1 Juin 2021 | Bail commercial

Suspension des effets de la clause résolutoire : le titulaire d’un bail commercial peut demander des délais de paiement et la suspension des effets de la clause résolutoire tant que la résiliation du bail n’est pas constatée par une décision passée en force de chose jugée.

C’est en ce sens qu’a statué la Cour de cassation dans un arrêt du 11 mars 2021 (Civ. 3, 11 mars 2021, n°19-26.346).

En l’espèce, le propriétaire d’un local commercial situé dans un centre commercial, et donné à bail à un preneur fait signifier à ce dernier un commandement visant la clause résolutoire aux fins de respecter les horaires d’ouverture fixés à l’article 11 du règlement intérieur.

Le preneur assigne le bailleur en nullité du commandement. Le bailleur forme alors une demande reconventionnelle en constatation de l’acquisition de la clause résolutoire. Puis, pour la première fois en appel, le preneur demande également la suspension des effets de la clause résolutoire.

La cour d’appel constate l’acquisition de la clause résolutoire et déclare irrecevable la demande de suspension des effets de la clause résolutoire formulée par le preneur. En effet, la cour d’appel considère que l’autorité de la chose jugée attachée au jugement rendu par le tribunal de première instance rend irrecevable la demande de suspension des effets de la clause résolutoire formulée par le preneur pour la première fois en appel.  

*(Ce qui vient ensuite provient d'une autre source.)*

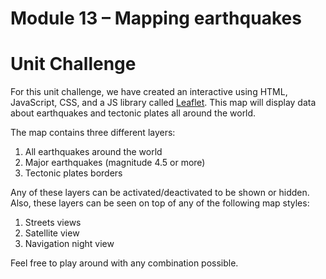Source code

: # Module 13 – Mapping earthquakes
# Unit Challenge
For this unit challenge, we have created an interactive using HTML, JavaScript, CSS, and a JS library called [Leaflet](https://leafletjs.com/). This map will display data about earthquakes and tectonic plates all around the world.

The map contains three different layers:
1. All earthquakes around the world
2. Major earthquakes (magnitude 4.5 or more)
3. Tectonic plates borders

Any of these layers can be activated/deactivated to be shown or hidden. Also, these layers can be seen on top of any of the following map styles:

1. Streets views
2. Satellite view
3. Navigation night view

Feel free to play around with any combination possible.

Insatisfait, le preneur forme un pourvoi en cassation.

La Cour de cassation :

  • Relève que pour accueillir la demande du bailleur, la cour d’appel retient que l’autorité de la chose jugée attachée au jugement définitif du tribunal de première instance, non encore passé en force de chose jugée du fait du caractère suspensif de l’appel, rend irrecevable la demande de suspension de la clause résolutoire du bail commercial présentée pour la première fois par le preneur en cause d’appel ;  
  • Retient qu’en statuant ainsi, alors que la résiliation du bail commercial n’avait pas été constatée par une décision passée en force de chose jugée, la cour d’appel a violé l’article L.145-1 du code de commerce.